A deal for China’s largest cement maker to take over a major rival collapsed after failing to gain government approval, the company said yesterday, in a blow to Beijing’s pledges to tackle oversupply.
Anhui Conch Cement Co (安徽海螺水泥) offered nearly US$600 million for a controlling stake in struggling West China Cement Ltd (西部水泥) late last year, but China’s commerce authorities failed to approve it by the Thursday deadline, scuttling the deal, Anhui Conch said on its Web site.
Rumors the deal was in danger saw West China Cement shares plunge 33 percent in Hong Kong on Tuesday before they were suspended from trading.
The companies said in a joint statement on Thursday to the Hong Kong Stock Exchange that they would “continue to explore future opportunities for business collaboration in different structures or manners.”
The Chinese government has repeatedly pledged to tackle overcapacity in its inefficient, largely state-owned heavy industry. However, most major industrial firms have powerful political backers, making efforts to shutter or merge them particularly challenging in the face of vested interests.
China’s cement industry boomed during the country’s three decades of massive investment in highways, airports, apartment buildings and office blocks, bloating to more than 3,300 firms.

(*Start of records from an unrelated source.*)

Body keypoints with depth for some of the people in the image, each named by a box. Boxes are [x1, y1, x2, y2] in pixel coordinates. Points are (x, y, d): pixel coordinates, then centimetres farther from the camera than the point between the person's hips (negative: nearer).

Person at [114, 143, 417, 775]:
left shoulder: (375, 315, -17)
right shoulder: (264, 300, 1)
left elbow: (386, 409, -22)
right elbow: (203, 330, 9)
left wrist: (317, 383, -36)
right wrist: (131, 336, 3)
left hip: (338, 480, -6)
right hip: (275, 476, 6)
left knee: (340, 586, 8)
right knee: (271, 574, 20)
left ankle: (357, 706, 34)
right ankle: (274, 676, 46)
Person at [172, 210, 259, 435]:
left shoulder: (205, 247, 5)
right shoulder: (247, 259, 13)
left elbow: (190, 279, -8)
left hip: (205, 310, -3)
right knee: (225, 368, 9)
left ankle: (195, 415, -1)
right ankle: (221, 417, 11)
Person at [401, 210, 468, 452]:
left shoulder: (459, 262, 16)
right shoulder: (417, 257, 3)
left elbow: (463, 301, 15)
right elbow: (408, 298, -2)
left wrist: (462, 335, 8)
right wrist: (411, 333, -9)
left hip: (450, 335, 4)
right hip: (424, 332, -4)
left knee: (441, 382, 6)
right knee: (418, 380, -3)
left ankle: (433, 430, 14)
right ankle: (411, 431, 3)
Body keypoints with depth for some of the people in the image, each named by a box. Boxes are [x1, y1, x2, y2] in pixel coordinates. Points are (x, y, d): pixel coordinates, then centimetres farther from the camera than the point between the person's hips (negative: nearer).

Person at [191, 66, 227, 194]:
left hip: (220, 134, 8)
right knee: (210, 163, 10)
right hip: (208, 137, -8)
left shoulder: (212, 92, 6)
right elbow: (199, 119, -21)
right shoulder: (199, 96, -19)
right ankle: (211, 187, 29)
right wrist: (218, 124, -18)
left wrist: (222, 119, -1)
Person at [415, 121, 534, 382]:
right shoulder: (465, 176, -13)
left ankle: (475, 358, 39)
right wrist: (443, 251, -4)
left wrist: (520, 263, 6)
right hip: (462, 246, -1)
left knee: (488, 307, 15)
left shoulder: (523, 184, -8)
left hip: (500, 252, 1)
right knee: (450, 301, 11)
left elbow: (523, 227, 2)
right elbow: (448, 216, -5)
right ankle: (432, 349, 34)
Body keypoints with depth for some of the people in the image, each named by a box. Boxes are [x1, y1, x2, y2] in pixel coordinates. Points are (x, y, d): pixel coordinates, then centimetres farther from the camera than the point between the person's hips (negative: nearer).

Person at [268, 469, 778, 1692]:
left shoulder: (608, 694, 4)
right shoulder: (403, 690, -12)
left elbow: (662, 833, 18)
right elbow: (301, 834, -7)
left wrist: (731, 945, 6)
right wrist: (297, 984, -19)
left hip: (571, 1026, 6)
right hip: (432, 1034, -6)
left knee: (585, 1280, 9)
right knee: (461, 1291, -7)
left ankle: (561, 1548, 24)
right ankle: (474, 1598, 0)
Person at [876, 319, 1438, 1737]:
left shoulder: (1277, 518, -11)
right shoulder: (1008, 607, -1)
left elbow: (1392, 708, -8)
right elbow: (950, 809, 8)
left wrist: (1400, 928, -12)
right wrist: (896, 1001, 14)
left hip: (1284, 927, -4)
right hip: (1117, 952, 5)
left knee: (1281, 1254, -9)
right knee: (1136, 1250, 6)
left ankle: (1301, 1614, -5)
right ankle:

Beijing has said it wants to reorient the economy toward a consumer-driven model, but the transition has proven challenging.
Anhui Conch is a state-owned enterprise controlled by the Anhui Provincial Government.
Analysts said its easier access to financing as a state-run firm would have boosted highly-indebted West China Cement’s ability to borrow after it posted losses of 309 million yuan (US$46.4 million at the current exchange rate) last year.